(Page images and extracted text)
===============

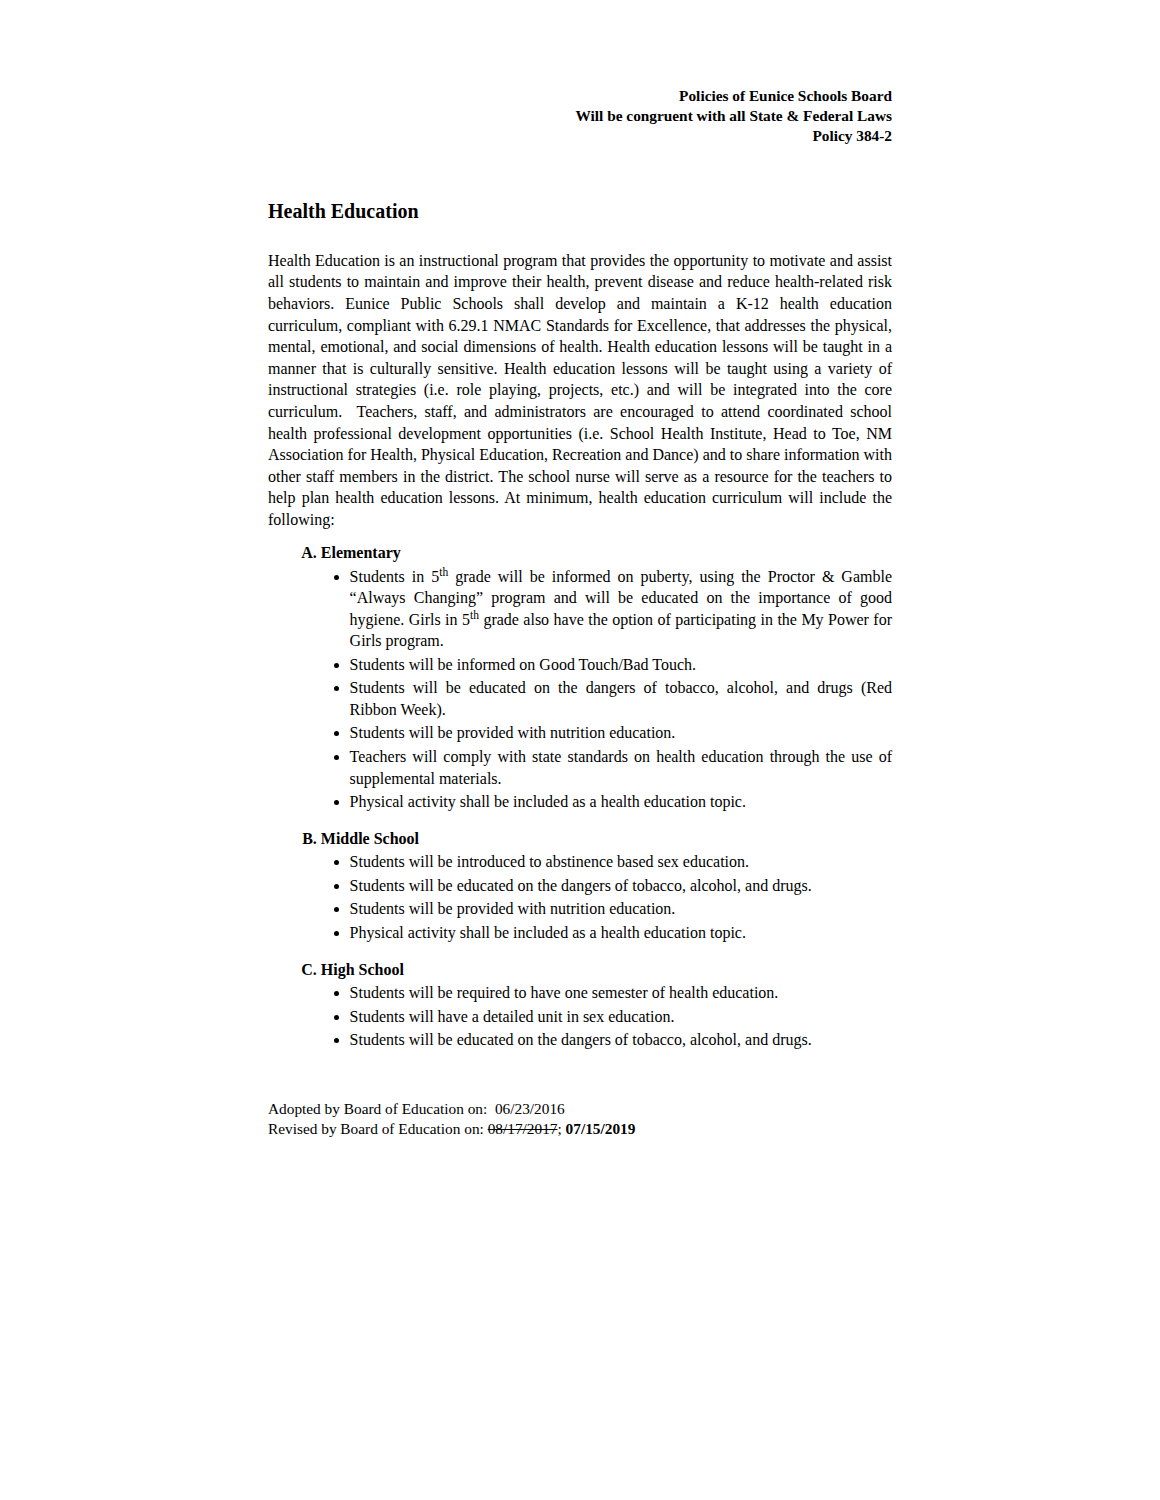Policies of Eunice Schools Board
Will be congruent with all State & Federal Laws
Policy 384-2
Health Education
Health Education is an instructional program that provides the opportunity to motivate and assist all students to maintain and improve their health, prevent disease and reduce health-related risk behaviors. Eunice Public Schools shall develop and maintain a K-12 health education curriculum, compliant with 6.29.1 NMAC Standards for Excellence, that addresses the physical, mental, emotional, and social dimensions of health. Health education lessons will be taught in a manner that is culturally sensitive. Health education lessons will be taught using a variety of instructional strategies (i.e. role playing, projects, etc.) and will be integrated into the core curriculum. Teachers, staff, and administrators are encouraged to attend coordinated school health professional development opportunities (i.e. School Health Institute, Head to Toe, NM Association for Health, Physical Education, Recreation and Dance) and to share information with other staff members in the district. The school nurse will serve as a resource for the teachers to help plan health education lessons. At minimum, health education curriculum will include the following:
Elementary
Students in 5th grade will be informed on puberty, using the Proctor & Gamble “Always Changing” program and will be educated on the importance of good hygiene. Girls in 5th grade also have the option of participating in the My Power for Girls program.
Students will be informed on Good Touch/Bad Touch.
Students will be educated on the dangers of tobacco, alcohol, and drugs (Red Ribbon Week).
Students will be provided with nutrition education.
Teachers will comply with state standards on health education through the use of supplemental materials.
Physical activity shall be included as a health education topic.
Middle School
Students will be introduced to abstinence based sex education.
Students will be educated on the dangers of tobacco, alcohol, and drugs.
Students will be provided with nutrition education.
Physical activity shall be included as a health education topic.
High School
Students will be required to have one semester of health education.
Students will have a detailed unit in sex education.
Students will be educated on the dangers of tobacco, alcohol, and drugs.
Adopted by Board of Education on: 06/23/2016
Revised by Board of Education on: 08/17/2017; 07/15/2019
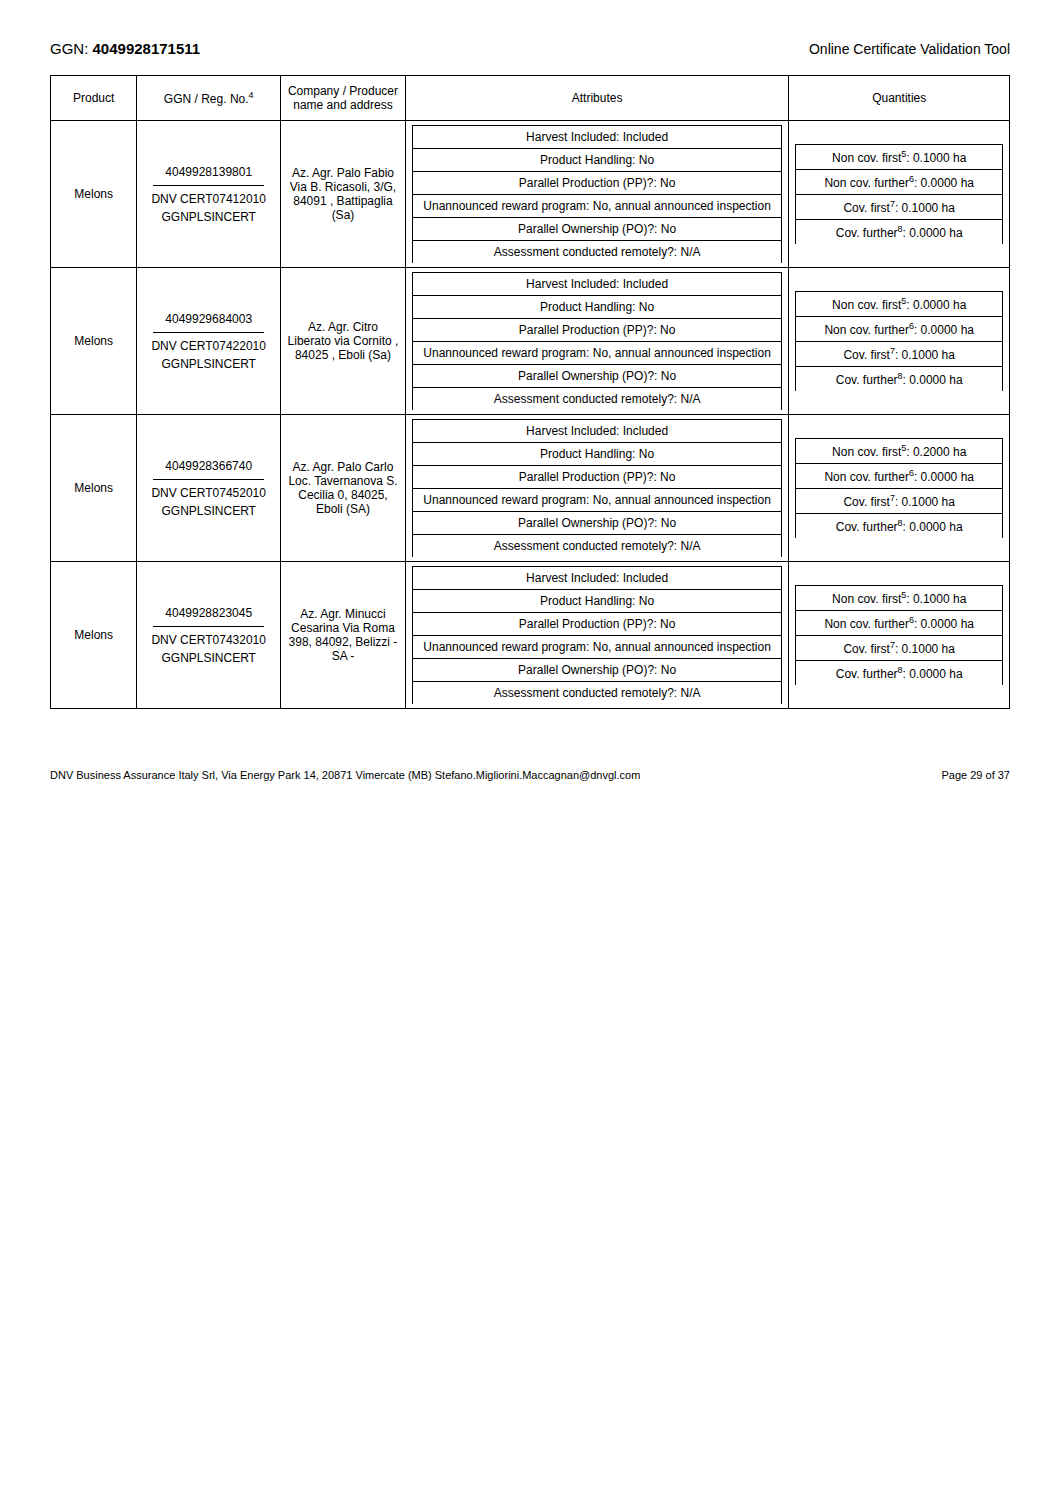GGN: 4049928171511
Online Certificate Validation Tool
| Product | GGN / Reg. No. 4 | Company / Producer name and address | Attributes | Quantities |
| --- | --- | --- | --- | --- |
| Melons | 4049928139801 DNV CERT07412010 GGNPLSINCERT | Az. Agr. Palo Fabio Via B. Ricasoli, 3/G, 84091 , Battipaglia (Sa) | / Harvest Included: Included / / Product Handling: No / / Parallel Production (PP)?: No / / Unannounced reward program: No, annual announced inspection / / Parallel Ownership (PO)?: No / / Assessment conducted remotely?: N/A / | / Non cov. first 5 : 0.1000 ha / / Non cov. further 6 : 0.0000 ha / / Cov. first 7 : 0.1000 ha / / Cov. further 8 : 0.0000 ha / |
| Melons | 4049929684003 DNV CERT07422010 GGNPLSINCERT | Az. Agr. Citro Liberato via Cornito , 84025 , Eboli (Sa) | / Harvest Included: Included / / Product Handling: No / / Parallel Production (PP)?: No / / Unannounced reward program: No, annual announced inspection / / Parallel Ownership (PO)?: No / / Assessment conducted remotely?: N/A / | / Non cov. first 5 : 0.0000 ha / / Non cov. further 6 : 0.0000 ha / / Cov. first 7 : 0.1000 ha / / Cov. further 8 : 0.0000 ha / |
| Melons | 4049928366740 DNV CERT07452010 GGNPLSINCERT | Az. Agr. Palo Carlo Loc. Tavernanova S. Cecilia 0, 84025, Eboli (SA) | / Harvest Included: Included / / Product Handling: No / / Parallel Production (PP)?: No / / Unannounced reward program: No, annual announced inspection / / Parallel Ownership (PO)?: No / / Assessment conducted remotely?: N/A / | / Non cov. first 5 : 0.2000 ha / / Non cov. further 6 : 0.0000 ha / / Cov. first 7 : 0.1000 ha / / Cov. further 8 : 0.0000 ha / |
| Melons | 4049928823045 DNV CERT07432010 GGNPLSINCERT | Az. Agr. Minucci Cesarina Via Roma 398, 84092, Belizzi - SA - | / Harvest Included: Included / / Product Handling: No / / Parallel Production (PP)?: No / / Unannounced reward program: No, annual announced inspection / / Parallel Ownership (PO)?: No / / Assessment conducted remotely?: N/A / | / Non cov. first 5 : 0.1000 ha / / Non cov. further 6 : 0.0000 ha / / Cov. first 7 : 0.1000 ha / / Cov. further 8 : 0.0000 ha / |
DNV Business Assurance Italy Srl, Via Energy Park 14, 20871 Vimercate (MB) Stefano.Migliorini.Maccagnan@dnvgl.com
Page 29 of 37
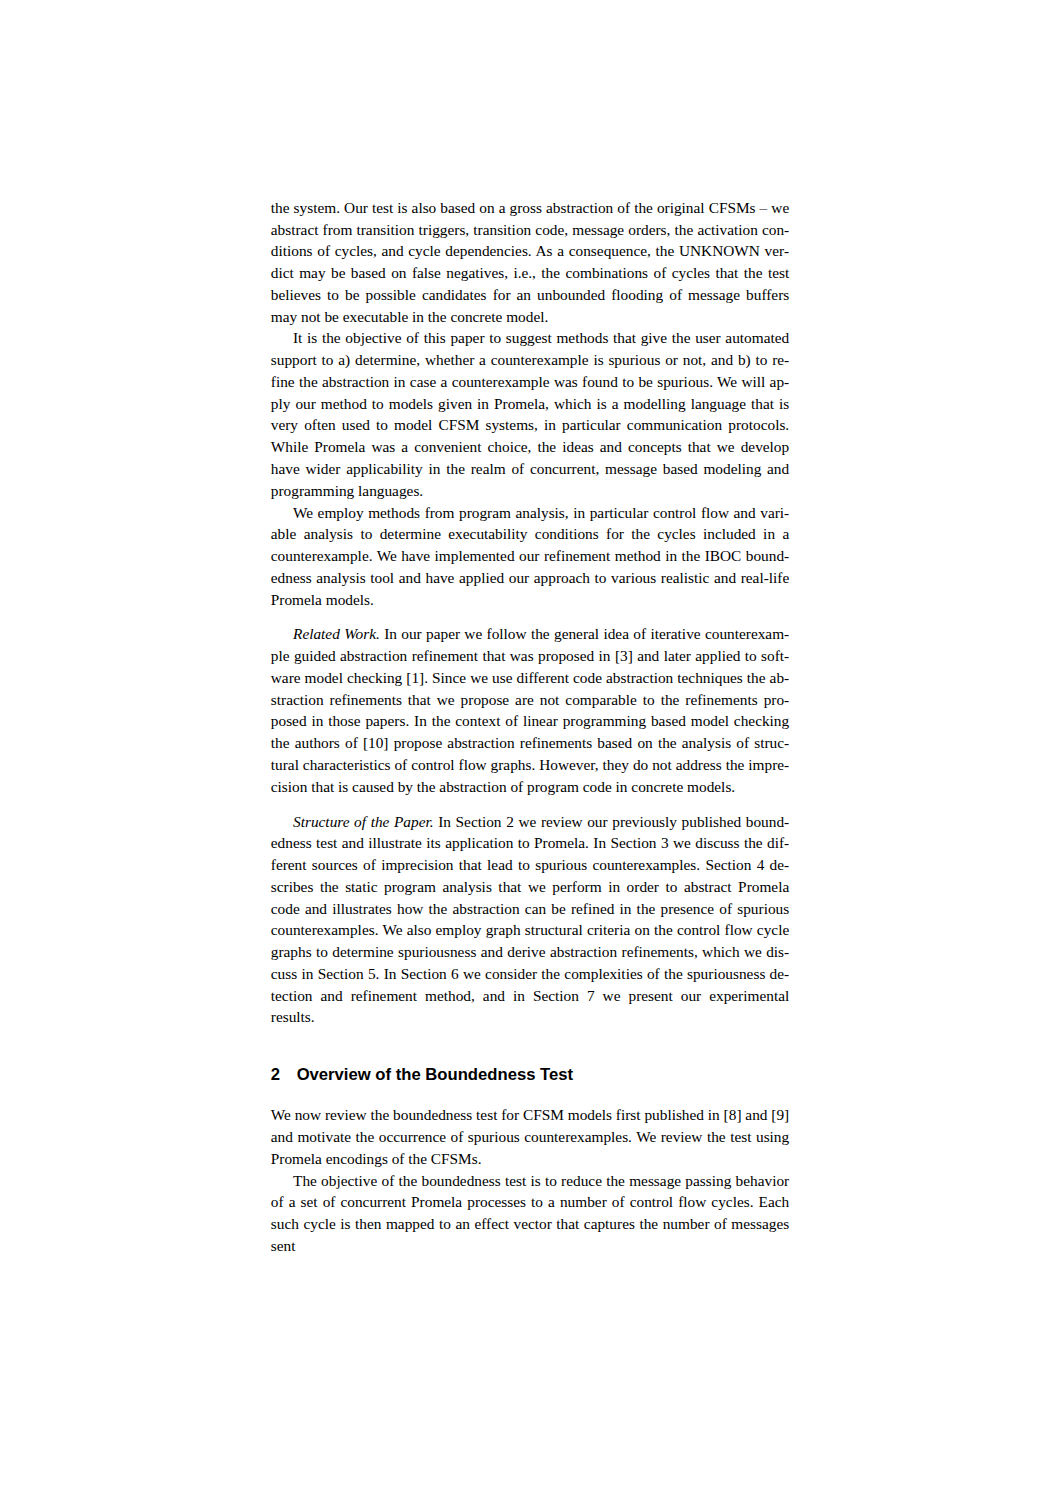the system. Our test is also based on a gross abstraction of the original CFSMs – we abstract from transition triggers, transition code, message orders, the activation conditions of cycles, and cycle dependencies. As a consequence, the UNKNOWN verdict may be based on false negatives, i.e., the combinations of cycles that the test believes to be possible candidates for an unbounded flooding of message buffers may not be executable in the concrete model.
It is the objective of this paper to suggest methods that give the user automated support to a) determine, whether a counterexample is spurious or not, and b) to refine the abstraction in case a counterexample was found to be spurious. We will apply our method to models given in Promela, which is a modelling language that is very often used to model CFSM systems, in particular communication protocols. While Promela was a convenient choice, the ideas and concepts that we develop have wider applicability in the realm of concurrent, message based modeling and programming languages.
We employ methods from program analysis, in particular control flow and variable analysis to determine executability conditions for the cycles included in a counterexample. We have implemented our refinement method in the IBOC boundedness analysis tool and have applied our approach to various realistic and real-life Promela models.
Related Work. In our paper we follow the general idea of iterative counterexample guided abstraction refinement that was proposed in [3] and later applied to software model checking [1]. Since we use different code abstraction techniques the abstraction refinements that we propose are not comparable to the refinements proposed in those papers. In the context of linear programming based model checking the authors of [10] propose abstraction refinements based on the analysis of structural characteristics of control flow graphs. However, they do not address the imprecision that is caused by the abstraction of program code in concrete models.
Structure of the Paper. In Section 2 we review our previously published boundedness test and illustrate its application to Promela. In Section 3 we discuss the different sources of imprecision that lead to spurious counterexamples. Section 4 describes the static program analysis that we perform in order to abstract Promela code and illustrates how the abstraction can be refined in the presence of spurious counterexamples. We also employ graph structural criteria on the control flow cycle graphs to determine spuriousness and derive abstraction refinements, which we discuss in Section 5. In Section 6 we consider the complexities of the spuriousness detection and refinement method, and in Section 7 we present our experimental results.
2 Overview of the Boundedness Test
We now review the boundedness test for CFSM models first published in [8] and [9] and motivate the occurrence of spurious counterexamples. We review the test using Promela encodings of the CFSMs.
The objective of the boundedness test is to reduce the message passing behavior of a set of concurrent Promela processes to a number of control flow cycles. Each such cycle is then mapped to an effect vector that captures the number of messages sent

===============

*Exercise requirements*
Check each line of the entries above, and show every one holding the word "refinement".

*Solution*
We employ methods from program analysis, in particular control flow and variable analysis to determine executability conditions for the cycles included in a counterexample. We have implemented our refinement method in the IBOC boundedness analysis tool and have applied our approach to various realistic and real-life Promela models.
Related Work. In our paper we follow the general idea of iterative counterexample guided abstraction refinement that was proposed in [3] and later applied to software model checking [1]. Since we use different code abstraction techniques the abstraction refinements that we propose are not comparable to the refinements proposed in those papers. In the context of linear programming based model checking the authors of [10] propose abstraction refinements based on the analysis of structural characteristics of control flow graphs. However, they do not address the imprecision that is caused by the abstraction of program code in concrete models.
Structure of the Paper. In Section 2 we review our previously published boundedness test and illustrate its application to Promela. In Section 3 we discuss the different sources of imprecision that lead to spurious counterexamples. Section 4 describes the static program analysis that we perform in order to abstract Promela code and illustrates how the abstraction can be refined in the presence of spurious counterexamples. We also employ graph structural criteria on the control flow cycle graphs to determine spuriousness and derive abstraction refinements, which we discuss in Section 5. In Section 6 we consider the complexities of the spuriousness detection and refinement method, and in Section 7 we present our experimental results.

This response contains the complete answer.